### Recorded information:
%%
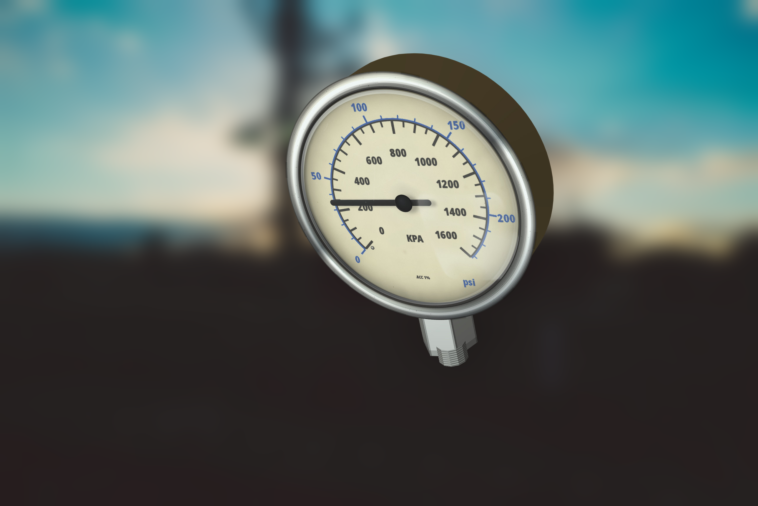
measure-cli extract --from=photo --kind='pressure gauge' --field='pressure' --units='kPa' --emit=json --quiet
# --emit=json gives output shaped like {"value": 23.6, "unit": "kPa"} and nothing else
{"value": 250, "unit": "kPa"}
%%
%%
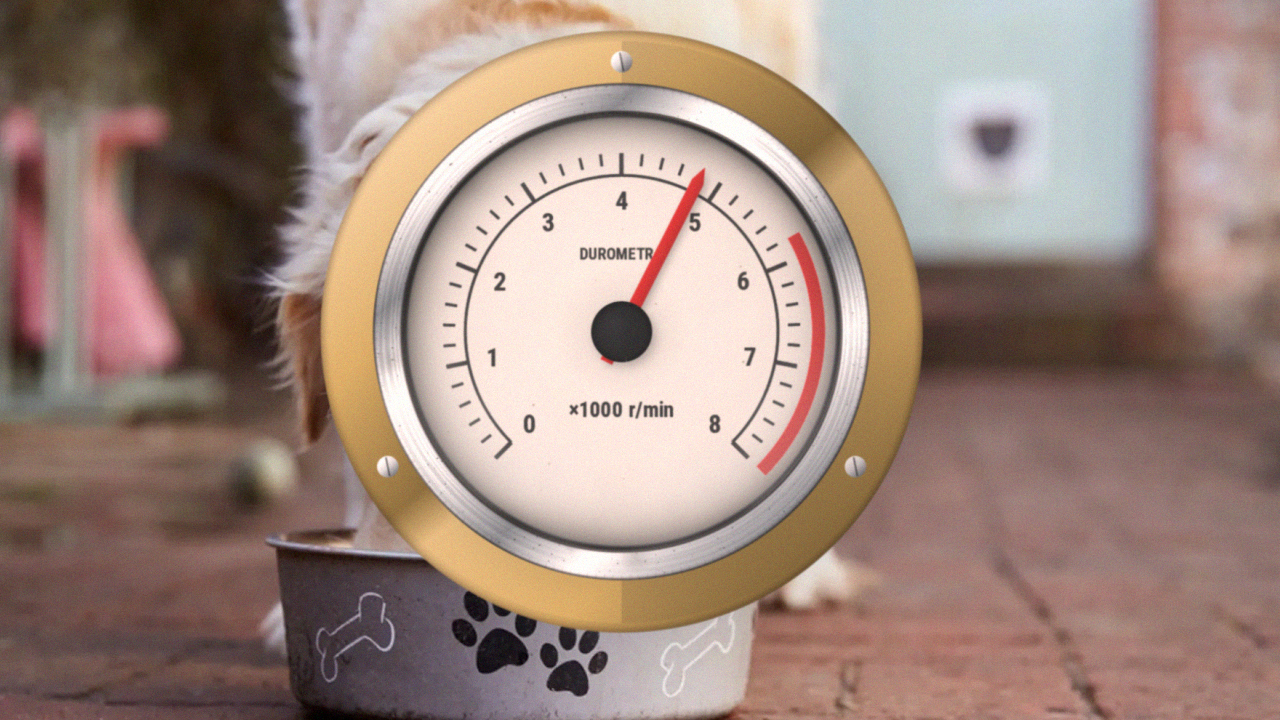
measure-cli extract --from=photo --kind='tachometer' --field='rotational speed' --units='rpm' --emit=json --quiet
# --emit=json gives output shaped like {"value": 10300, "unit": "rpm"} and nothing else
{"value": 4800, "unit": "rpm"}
%%
### Required work:
List every line above that contains the string "nothing", matching case exactly.

### Task result:
# --emit=json gives output shaped like {"value": 23.6, "unit": "kPa"} and nothing else
# --emit=json gives output shaped like {"value": 10300, "unit": "rpm"} and nothing else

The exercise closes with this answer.